WHAT TO DO: Your answer should consist solely of the lines from the one containing "Competency defined: the iceberg metaphor" through the end of the entries below, duplicated exactly.

DATASET EXTRACT:
════════════════

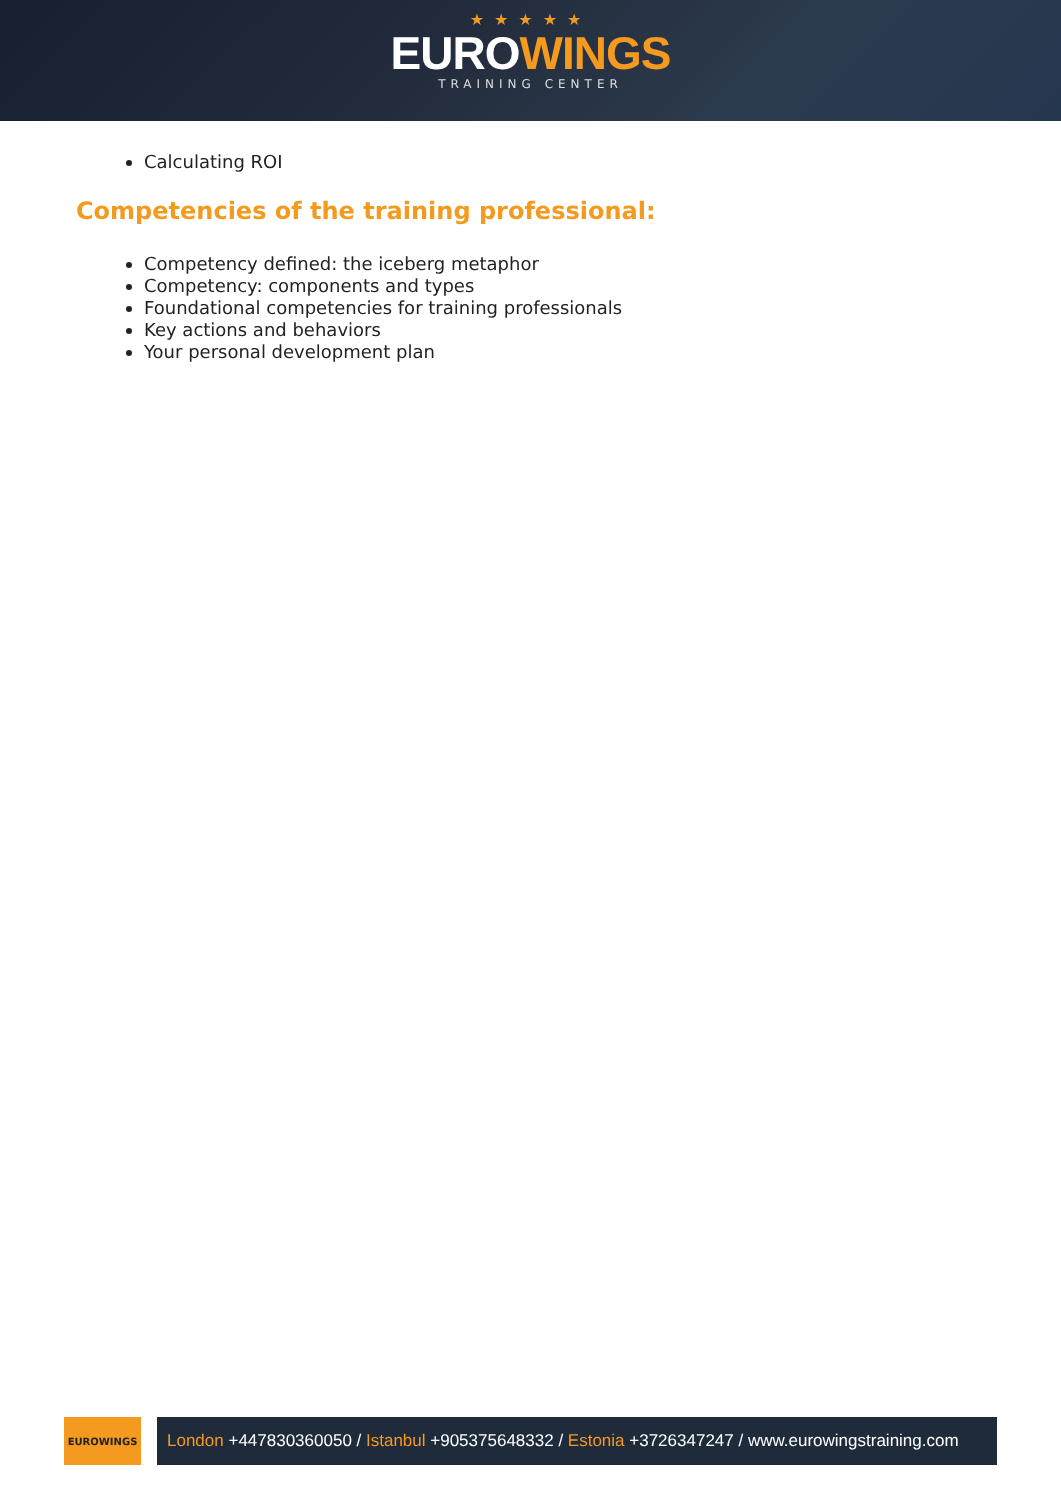★★★★★
EUROWINGS
TRAINING CENTER
Calculating ROI
Competencies of the training professional:
Competency defined: the iceberg metaphor
Competency: components and types
Foundational competencies for training professionals
Key actions and behaviors
Your personal development plan
EUROWINGS
London +447830360050 / Istanbul +905375648332 / Estonia +3726347247 / www.eurowingstraining.com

════════════════

FINAL ANSWER:
Competency defined: the iceberg metaphor
Competency: components and types
Foundational competencies for training professionals
Key actions and behaviors
Your personal development plan
EUROWINGS
London +447830360050 / Istanbul +905375648332 / Estonia +3726347247 / www.eurowingstraining.com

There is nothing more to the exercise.